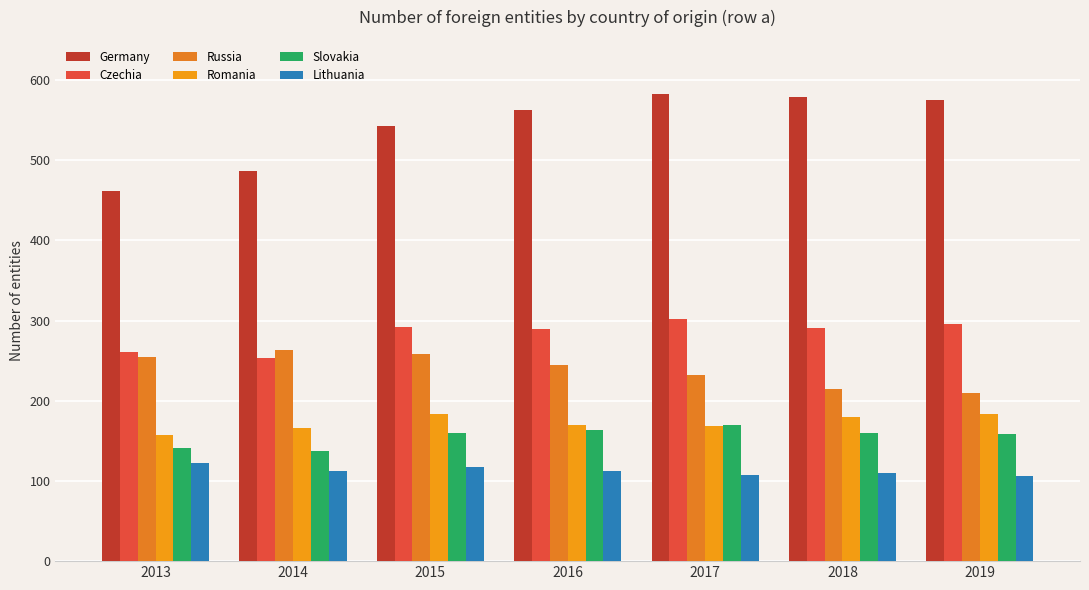

Reading left to right, transcribe all the data shown in this chart.

Germany: 2013=462	2014=486	2015=543	2016=562	2017=582	2018=579	2019=575
Czechia: 2013=261	2014=253	2015=292	2016=289	2017=302	2018=291	2019=296
Russia: 2013=255	2014=263	2015=258	2016=245	2017=232	2018=215	2019=210
Romania: 2013=157	2014=166	2015=184	2016=170	2017=169	2018=180	2019=184
Slovakia: 2013=141	2014=137	2015=160	2016=164	2017=170	2018=160	2019=158
Lithuania: 2013=123	2014=113	2015=118	2016=112	2017=108	2018=110	2019=106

====

• Assignment: Reproduce the lines above verbatim, omitting the picture.

• Expected answer:
Reading left to right, transcribe all the data shown in this chart.

Germany: 2013=462	2014=486	2015=543	2016=562	2017=582	2018=579	2019=575
Czechia: 2013=261	2014=253	2015=292	2016=289	2017=302	2018=291	2019=296
Russia: 2013=255	2014=263	2015=258	2016=245	2017=232	2018=215	2019=210
Romania: 2013=157	2014=166	2015=184	2016=170	2017=169	2018=180	2019=184
Slovakia: 2013=141	2014=137	2015=160	2016=164	2017=170	2018=160	2019=158
Lithuania: 2013=123	2014=113	2015=118	2016=112	2017=108	2018=110	2019=106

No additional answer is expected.